- _DOCUMENT EXCERPT_
# Puppy crying in carrier...



## LostLakeLua (Sep 6, 2009)

I would really love any advice here.
We haven't had much need for crating here; we just pen our dogs if we want to keep them separated when we leave but they've usually got free-run of at least our bedroom if not the whole house... ONCE they're potty trained. Even when we had to crate or pen them, the dogs have adjusted within a few days. I like the option of crating because I do believe it keeps them safe especially for travel.
With my new powderpuff Tequila, there seems to be no signs of improvement and I'm just worried about the level of stress it's causing her.
Instead of a plastic or wire crate, I use a soft-sided mesh carrier. It has a handle and can be carried like a purse except it's a little bigger than most bags. She can still see out. I DO like to be able to take my dogs out in it, if for whatever reason we're going somewhere that they're welcome but I'm just not comfortable with them being on the ground (lots of other dogs I don't trust, or crowds of people who might step on them, etc.)
Since the night we've had her, Tequila will NOT step screaming when she's in there. I know the golden rule is to never let them out when they're whining; problem is if I did that Tequila would never come out! She whined 2 hours straight without stopping for even a 5 second interval (trust me I've been waiting for ANY break to 'reward' but it's not happening.)
She does sleep in bed with us (holds her potty fine and has really only had 2 accidents since we got her) so she's only in the crate when we can't supervise her or when we leave. We left this afternoon for a mothers day lunch and my roommates informed me that she howled constantly the 3 hours we were gone. =(
I've heard of stubborn dogs but I feel terrible for her. We leave her with toys and treats to occupy her; tried the 'ticking-clock method, gave her one of my shirts, etc. and have done anything I can to make it more comfortable for her.

(Collected data)
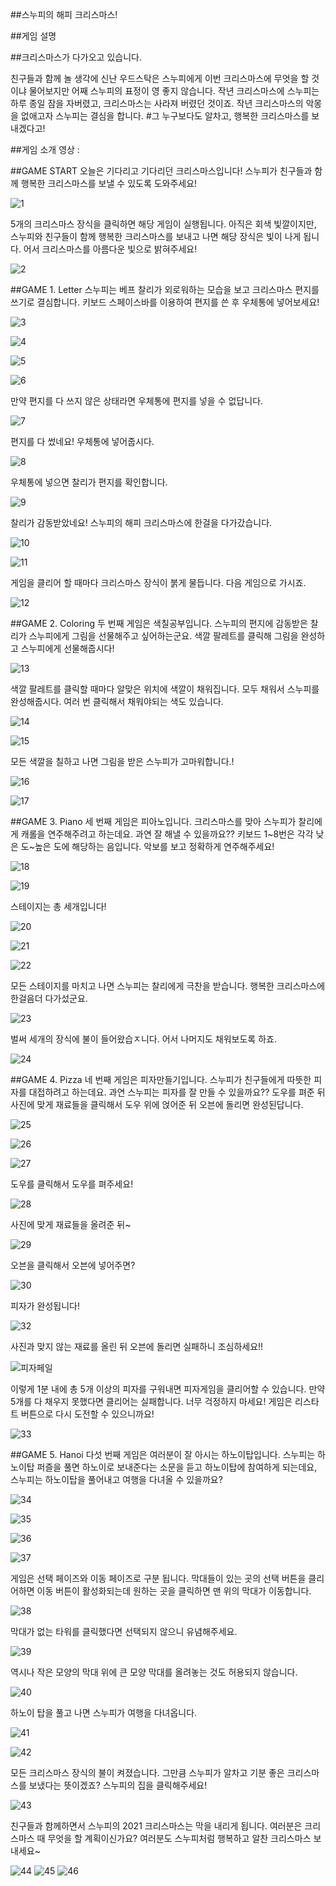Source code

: ##스누피의 해피 크리스마스!

##게임 설명

##크리스마스가 다가오고 있습니다.

친구들과 함께 놀 생각에 신난 우드스탁은 스누피에게 이번 크리스마스에 무엇을 할 것이냐 물어보지만 어째 스누피의 표정이 영 좋지 않습니다.
작년 크리스마스에 스누피는 하루 종일 잠을 자버렸고, 크리스마스는 사라져 버렸던 것이죠.
작년 크리스마스의 악몽을 없애고자 스누피는 결심을 합니다.
#그 누구보다도 알차고, 행복한 크리스마스를 보내겠다고!

##게임 소개 영상 :

##GAME START
오늘은 기다리고 기다리던 크리스마스입니다! 
스누피가 친구들과 함께 행복한 크리스마스를 보낼 수 있도록 도와주세요!

 ![1](https://user-images.githubusercontent.com/70064228/144744086-9b61f6f4-25fc-4dc8-a248-d6753c20c592.PNG)

5개의 크리스마스 장식을 클릭하면 해당 게임이 실행됩니다. 아직은 회색 빛깔이지만, 스누피와 친구들이 함께 행복한 크리스마스를 보내고 나면 해당 장식은 빛이 나게 됩니다. 어서 크리스마스를 아름다운 빛으로 밝혀주세요!

![2](https://user-images.githubusercontent.com/70064228/144744093-07f51fbc-cf49-46c8-9f3b-e767fa5fc6e5.PNG)
 
##GAME 1. Letter
스누피는 베프 찰리가 외로워하는 모습을 보고 크리스마스 편지를 쓰기로 결심합니다. 키보드 스페이스바를 이용하여 편지를 쓴 후 우체통에 넣어보세요!

![3](https://user-images.githubusercontent.com/70064228/144744095-cc10f48a-51a8-4e26-be94-33b1d309b5ef.PNG)
 
![4](https://user-images.githubusercontent.com/70064228/144744097-1ac29a63-ee92-4c94-9383-a87f7ff6a5f6.PNG)

![5](https://user-images.githubusercontent.com/70064228/144744100-dc88ad5c-7f8a-4a25-a6d5-b3bf882c853d.PNG)

![6](https://user-images.githubusercontent.com/70064228/144744103-9b72ca44-7dd9-49f3-a7dd-728aadea1217.PNG)
  
만약 편지를 다 쓰지 않은 상태라면 우체통에 편지를 넣을 수 없답니다.
 
![7](https://user-images.githubusercontent.com/70064228/144744106-cbcdaa1f-2438-4e26-82d1-83a30a546b15.PNG)
 
편지를 다 썼네요! 우체통에 넣어줍시다.

![8](https://user-images.githubusercontent.com/70064228/144744108-5549b6c5-e797-4e16-9390-573cdde3bf6c.PNG)

우체통에 넣으면 찰리가 편지를 확인합니다.

![9](https://user-images.githubusercontent.com/70064228/144744110-fc8d7c7b-d1c6-4de7-8148-4eac32e85a49.PNG)

찰리가 감동받았네요! 스누피의 해피 크리스마스에 한걸을 다가갔습니다.

![10](https://user-images.githubusercontent.com/70064228/144744111-87745bc5-24fa-49bc-87ff-3d3ffb9cc5f7.PNG)

![11](https://user-images.githubusercontent.com/70064228/144744117-316861bc-ee63-4866-ada5-870852671dad.PNG)

게임을 클리어 할 때마다 크리스마스 장식이 붉게 물듭니다. 다음 게임으로 가시죠. 

![12](https://user-images.githubusercontent.com/70064228/144744119-916dfe96-194a-4b98-8d7d-94c56a11ed18.PNG)

##GAME 2. Coloring
두 번째 게임은 색칠공부입니다. 스누피의 편지에 감동받은 찰리가 스누피에게 그림을 선물해주고 싶어하는군요. 색깔 팔레트를 클릭해 그림을 완성하고 스누피에게 선물해줍시다!

![13](https://user-images.githubusercontent.com/70064228/144744123-4809c332-5595-4985-9da3-b65f6d1e7bbe.PNG)

색깔 팔레트를 클릭할 때마다 알맞은 위치에 색깔이 채워집니다. 모두 채워서 스누피를 완성해줍시다. 여러 번 클릭해서 채워야되는 색도 있습니다.

![14](https://user-images.githubusercontent.com/70064228/144744125-8ef3c79a-977c-420f-869b-9ae24ae24650.PNG)

![15](https://user-images.githubusercontent.com/70064228/144744126-95dc571f-6de1-4650-b659-0c426d67955f.PNG)

모든 색깔을 칠하고 나면 그림을 받은 스누피가 고마워합니다.!

![16](https://user-images.githubusercontent.com/70064228/144744127-146c2618-1c9b-4797-9068-3f3ab4c44af0.PNG)

![17](https://user-images.githubusercontent.com/70064228/144744128-3a5c447f-cdf0-44b0-a97c-9cd87b19ce36.PNG)

##GAME 3. Piano
세 번째 게임은 피아노입니다. 크리스마스를 맞아 스누피가 찰리에게 캐롤을 연주해주려고 하는데요. 과연 잘 해낼 수 있을까요?? 키보드 1~8번은 각각 낮은 도~높은 도에 해당하는 음입니다. 악보를 보고 정확하게 연주해주세요!  

![18](https://user-images.githubusercontent.com/70064228/144744130-ae52797b-94f1-46e6-9c06-a101e1774696.PNG)

![19](https://user-images.githubusercontent.com/70064228/144744133-273a308d-a127-4b39-9541-7e78e08e78d3.PNG)

스테이지는 총 세개입니다! 

![20](https://user-images.githubusercontent.com/70064228/144744138-e803122b-f1fe-4a99-ba0b-4672b96ceff3.PNG)

![21](https://user-images.githubusercontent.com/70064228/144744139-2044c705-d763-4fd4-ae16-762774644e44.PNG)

![22](https://user-images.githubusercontent.com/70064228/144744140-6c04e98d-0a25-4c31-bcb7-7a9774a5503f.PNG)

모든 스테이지를 마치고 나면 스누피는 찰리에게 극찬을 받습니다. 행복한 크리스마스에 한걸음더 다가섰군요. 

![23](https://user-images.githubusercontent.com/70064228/144744142-59aaa321-e76f-472c-8d44-4db7304f9aca.PNG)

벌써 세개의 장식에 불이 들어왔습ㅈ니다. 어서 나머지도 채워보도록 하죠.

![24](https://user-images.githubusercontent.com/70064228/144744143-da5dc014-8334-43a2-ab04-2fe6571b4efb.PNG)

##GAME 4. Pizza
네 번째 게임은 피자만들기입니다. 스누피가 친구들에게 따뜻한 피자를 대접하려고 하는데요. 과연 스누피는 피자를 잘 만들 수 있을까요?? 도우를 펴준 뒤 사진에 맞게 재료들을 클릭해서 도우 위에 얹어준 뒤 오븐에 돌리면 완성된답니다. 

![25](https://user-images.githubusercontent.com/70064228/144744145-980ba4be-dd0b-4a7a-a208-5f0d8de6dd27.PNG)

![26](https://user-images.githubusercontent.com/70064228/144744147-bbec495d-1280-49a6-9f6a-1f720ac5b669.PNG)

![27](https://user-images.githubusercontent.com/70064228/144744151-dc0f536a-dfe5-411c-bc6d-ce26a6d2474a.PNG)

도우를 클릭해서 도우를 펴주세요! 

![28](https://user-images.githubusercontent.com/70064228/144744154-efa7594c-f611-4aca-a429-72812f3f4e00.PNG)

사진에 맞게 재료들을 올려준 뒤~ 

![29](https://user-images.githubusercontent.com/70064228/144744156-537a6d85-9753-4919-b84c-37ae6faa1eaf.PNG)

오븐을 클릭해서 오븐에 넣어주면? 

![30](https://user-images.githubusercontent.com/70064228/144744160-15e58be9-9496-4cb3-87da-fb17409bd022.PNG)

피자가 완성됩니다!

![32](https://user-images.githubusercontent.com/70064228/144744165-d4ad33e6-8eee-47f7-8485-f54cf37d8cd5.PNG)

사진과 맞지 않는 재료를 올린 뒤 오븐에 돌리면 실패하니 조심하세요!! 

![피자페일](https://user-images.githubusercontent.com/70064228/144744084-489ab7c5-51d7-44a1-804a-4fbfdb5f3d5f.PNG)

이렇게 1분 내에 총 5개 이상의 피자를 구워내면 피자게임을 클리어할 수 있습니다. 만약 5개를 다 채우지 못했다면 클리어는 실패합니다. 너무 걱정하지 마세요! 게임은 리스타트 버튼으로 다시 도전할 수 있으니까요!

![33](https://user-images.githubusercontent.com/70064228/144744169-c4036b7b-2ce0-437f-b2a0-f5a2e1bb8fe9.PNG)

##GAME 5. Hanoi
다섯 번째 게임은 여러분이 잘 아시는 하노이탑입니다. 스누피는 하노이탑 퍼즐을 풀면 하노이로 보내준다는 소문을 듣고 하노이탑에 참여하게 되는데요, 스누피는 하노이탑을 풀어내고 여행을 다녀올 수 있을까요?

![34](https://user-images.githubusercontent.com/70064228/144744171-019c1187-4268-40a7-89e7-06e41aea394f.PNG)

![35](https://user-images.githubusercontent.com/70064228/144744174-9ef2297c-27b2-4fb2-9e34-f8086fc512f1.PNG)

![36](https://user-images.githubusercontent.com/70064228/144744177-0e3dd66d-076b-4d56-a707-555c642f4778.PNG)

![37](https://user-images.githubusercontent.com/70064228/144744179-637df1f3-30c7-4fd2-ba9f-0ef45bcc170a.PNG)

게임은 선택 페이즈와 이동 페이즈로 구분 됩니다. 막대들이 있는 곳의 선택 버튼을 클리어하면 이동 버튼이 활성화되는데 원하는 곳을 클릭하면 맨 위의 막대가 이동합니다. 

![38](https://user-images.githubusercontent.com/70064228/144744181-78670e5d-0318-4167-a72e-34196981a63e.PNG)

막대가 없는 타워를 클릭했다면 선택되지 않으니 유념해주세요.

![39](https://user-images.githubusercontent.com/70064228/144744183-28eb5f2d-b451-4f27-b86e-3064cdf84183.PNG)

역시나 작은 모양의 막대 위에 큰 모양 막대를 올려놓는 것도 허용되지 않습니다. 

![40](https://user-images.githubusercontent.com/70064228/144744186-1060ac8e-572b-4b34-8f15-ba1a85d43173.PNG)

하노이 탑을 풀고 나면 스누피가 여행을 다녀옵니다.  

![41](https://user-images.githubusercontent.com/70064228/144744188-6b52d441-266f-422e-88fe-7788683bb633.PNG)

![42](https://user-images.githubusercontent.com/70064228/144744189-a38d75af-c75e-4ece-820a-8527717758e7.PNG)

모든 크리스마스 장식의 불이 켜졌습니다. 그만큼 스누피가 알차고 기분 좋은 크리스마스를 보냈다는 뜻이겠죠? 스누피의 집을 클릭해주세요! 

![43](https://user-images.githubusercontent.com/70064228/144744191-e7c33495-7b27-4e50-8e38-90713ab3776d.PNG)

친구들과 함께하면서 스누피의 2021 크리스마스는 막을 내리게 됩니다. 여러분은 크리스마스 때 무엇을 할 계획이신가요? 여러분도 스누피처럼 행복하고 알찬 크리스마스 보내세요~   

![44](https://user-images.githubusercontent.com/70064228/144744074-17b1ea15-ad94-4024-b7be-901c4022bca7.PNG)
![45](https://user-images.githubusercontent.com/70064228/144744078-e1a65134-acaf-493c-ad01-b34c5bf33a44.PNG)
![46](https://user-images.githubusercontent.com/70064228/144744081-1f10ab7d-3dad-4bd5-9026-d10ac140df32.PNG)

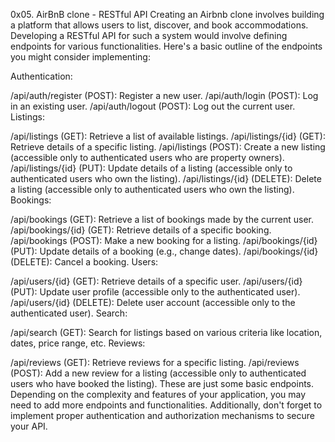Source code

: 0x05. AirBnB clone - RESTful API
Creating an Airbnb clone involves building a platform that allows users to list, discover, and book accommodations. Developing a RESTful API for such a system would involve defining endpoints for various functionalities. Here's a basic outline of the endpoints you might consider implementing:

Authentication:

/api/auth/register (POST): Register a new user.
/api/auth/login (POST): Log in an existing user.
/api/auth/logout (POST): Log out the current user.
Listings:

/api/listings (GET): Retrieve a list of available listings.
/api/listings/{id} (GET): Retrieve details of a specific listing.
/api/listings (POST): Create a new listing (accessible only to authenticated users who are property owners).
/api/listings/{id} (PUT): Update details of a listing (accessible only to authenticated users who own the listing).
/api/listings/{id} (DELETE): Delete a listing (accessible only to authenticated users who own the listing).
Bookings:

/api/bookings (GET): Retrieve a list of bookings made by the current user.
/api/bookings/{id} (GET): Retrieve details of a specific booking.
/api/bookings (POST): Make a new booking for a listing.
/api/bookings/{id} (PUT): Update details of a booking (e.g., change dates).
/api/bookings/{id} (DELETE): Cancel a booking.
Users:

/api/users/{id} (GET): Retrieve details of a specific user.
/api/users/{id} (PUT): Update user profile (accessible only to the authenticated user).
/api/users/{id} (DELETE): Delete user account (accessible only to the authenticated user).
Search:

/api/search (GET): Search for listings based on various criteria like location, dates, price range, etc.
Reviews:

/api/reviews (GET): Retrieve reviews for a specific listing.
/api/reviews (POST): Add a new review for a listing (accessible only to authenticated users who have booked the listing).
These are just some basic endpoints. Depending on the complexity and features of your application, you may need to add more endpoints and functionalities. Additionally, don't forget to implement proper authentication and authorization mechanisms to secure your API.





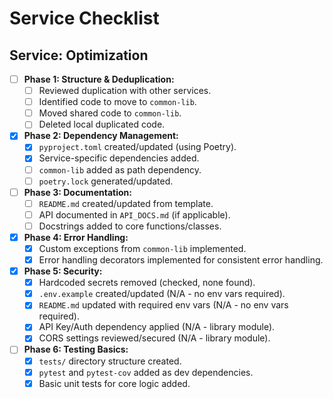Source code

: # Service Checklist

## Service: Optimization

- [ ] **Phase 1: Structure & Deduplication:**
  - [ ] Reviewed duplication with other services.
  - [ ] Identified code to move to `common-lib`.
  - [ ] Moved shared code to `common-lib`.
  - [ ] Deleted local duplicated code.
- [X] **Phase 2: Dependency Management:**
  - [X] `pyproject.toml` created/updated (using Poetry).
  - [X] Service-specific dependencies added.
  - [ ] `common-lib` added as path dependency.
  - [ ] `poetry.lock` generated/updated.
- [ ] **Phase 3: Documentation:**
  - [ ] `README.md` created/updated from template.
  - [ ] API documented in `API_DOCS.md` (if applicable).
  - [ ] Docstrings added to core functions/classes.
- [X] **Phase 4: Error Handling:**
  - [X] Custom exceptions from `common-lib` implemented.
  - [X] Error handling decorators implemented for consistent error handling.
- [X] **Phase 5: Security:**
  - [X] Hardcoded secrets removed (checked, none found).
  - [X] `.env.example` created/updated (N/A - no env vars required).
  - [X] `README.md` updated with required env vars (N/A - no env vars required).
  - [X] API Key/Auth dependency applied (N/A - library module).
  - [X] CORS settings reviewed/secured (N/A - library module).
- [ ] **Phase 6: Testing Basics:**
  - [X] `tests/` directory structure created.
  - [X] `pytest` and `pytest-cov` added as dev dependencies.
  - [X] Basic unit tests for core logic added.
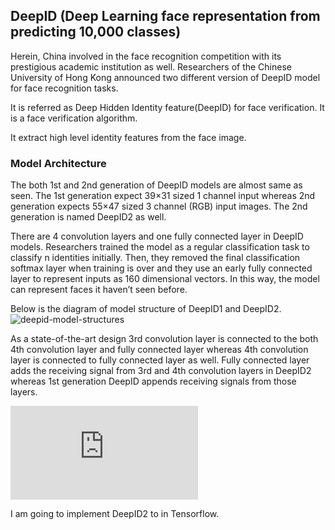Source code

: ## DeepID (Deep Learning face representation from predicting 10,000 classes)

Herein, China involved in the face recognition competition with its prestigious academic institution as well. Researchers of the Chinese University of Hong Kong announced two different version of DeepID model for face recognition tasks.

It is referred as Deep Hidden Identity feature(DeepID) for face verification. It is a face verification algorithm.

It extract high level identity features from the face image.

### Model Architecture

The both 1st and 2nd generation of DeepID models are almost same as seen. The 1st generation expect 39×31 sized 1 channel input whereas 2nd generation expects 55×47 sized 3 channel (RGB) input images. The 2nd generation is named DeepID2 as well.

There are 4 convolution layers and one fully connected layer in DeepID models. Researchers trained the model as a regular classification task to classify n identities initially. Then, they removed the final classification softmax layer when training is over and they use an early fully connected layer to represent inputs as 160 dimensional vectors. In this way, the model can represent faces it haven’t seen before.

Below is the diagram of model structure of DeepID1 and DeepID2.
![deepid-model-structures](https://user-images.githubusercontent.com/50628520/88133078-f161b480-cc00-11ea-9e75-3e9a6db3b59d.png)

As a state-of-the-art design 3rd convolution layer is connected to the both 4th convolution layer and fully connected layer whereas 4th convolution layer is connected to fully connected layer as well. Fully connected layer adds the receiving signal from 3rd and 4th convolution layers in DeepID2 whereas 1st generation DeepID appends receiving signals from those layers.

![Link to the DeepID paper](http://mmlab.ie.cuhk.edu.hk/pdf/YiSun_CVPR14.pdf)

I am going to implement DeepID2 to in Tensorflow.
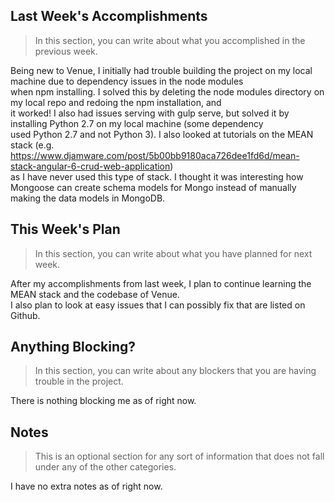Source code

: ## Last Week's Accomplishments

> In this section, you can write about what you accomplished in the previous week.

Being new to Venue, I initially had trouble building the project on my local machine due to dependency issues in the node modules \
when npm installing. I solved this by deleting the node modules directory on my local repo and redoing the npm installation, and \
it worked! I also had issues serving with gulp serve, but solved it by installing Python 2.7 on my local machine (some dependency \
used Python 2.7 and not Python 3). I also looked at tutorials on the MEAN stack (e.g. https://www.djamware.com/post/5b00bb9180aca726dee1fd6d/mean-stack-angular-6-crud-web-application) \
as I have never used this type of stack. I thought it was interesting how Mongoose can create schema models for Mongo instead of manually
making the data models in MongoDB.

## This Week's Plan

> In this section, you can write about what you have planned for next week.

After my accomplishments from last week, I plan to continue learning the MEAN stack and the codebase of Venue. \
I also plan to look at easy issues that I can possibly fix that are listed on Github.

## Anything Blocking?

> In this section, you can write about any blockers that you are having trouble in the project.

There is nothing blocking me as of right now.

## Notes

> This is an optional section for any sort of information that does not fall under any of the other categories.

I have no extra notes as of right now.
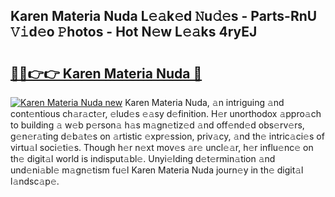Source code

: ## Karen Materia Nuda L𝚎𝚊k𝚎d 𝙽u𝚍𝚎s - Parts-RnU 𝚅𝚒d𝚎o 𝙿hotos - Hot N𝚎w L𝚎𝚊ks 4ryEJ

# <h2><a href="http://kv8xf53.teov.top/?on=Karen+Materia+Nuda">🔗🔗👉👉 Karen Materia Nuda 🔗</a></h2>

[![Karen Materia Nuda new](https://i.imgur.com/QqkWNDz.gif)](http://kv8xf53.teov.top/?on=Karen+Materia+Nuda)
Karen Materia Nuda, 𝚊n intriguing 𝚊nd cont𝚎ntious ch𝚊r𝚊ct𝚎r, 𝚎lud𝚎s 𝚎𝚊sy d𝚎finition. H𝚎r unorthodox 𝚊ppro𝚊ch to building 𝚊 w𝚎b p𝚎rson𝚊 h𝚊s m𝚊gn𝚎tiz𝚎d 𝚊nd off𝚎nd𝚎d obs𝚎rv𝚎rs, g𝚎n𝚎r𝚊ting d𝚎b𝚊t𝚎s on 𝚊rtistic 𝚎xpr𝚎ssion, priv𝚊cy, 𝚊nd th𝚎 intric𝚊ci𝚎s of virtu𝚊l soci𝚎ti𝚎s. Though h𝚎r n𝚎xt mov𝚎s 𝚊r𝚎 uncl𝚎𝚊r, h𝚎r influ𝚎nc𝚎 on th𝚎 digit𝚊l world is indisput𝚊bl𝚎. Unyi𝚎lding d𝚎t𝚎rmin𝚊tion 𝚊nd und𝚎ni𝚊bl𝚎 m𝚊gn𝚎tism fu𝚎l Karen Materia Nuda journ𝚎y in th𝚎 digit𝚊l l𝚊ndsc𝚊p𝚎.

- _EXERCISE SET_
**1.** Reproduce the passage of the forum thread about the puppy crying in her carrier, starting at "I would really" and ending at "especially for travel.".
**2.** In the forum thread about the puppy crying in her carrier, what does the poster use instead of a plastic or wire crate?

- _ANSWERS IN ORDER_
**1.**
I would really love any advice here.
We haven't had much need for crating here; we just pen our dogs if we want to keep them separated when we leave but they've usually got free-run of at least our bedroom if not the whole house... ONCE they're potty trained. Even when we had to crate or pen them, the dogs have adjusted within a few days. I like the option of crating because I do believe it keeps them safe especially for travel.

**2.** A soft-sided mesh carrier.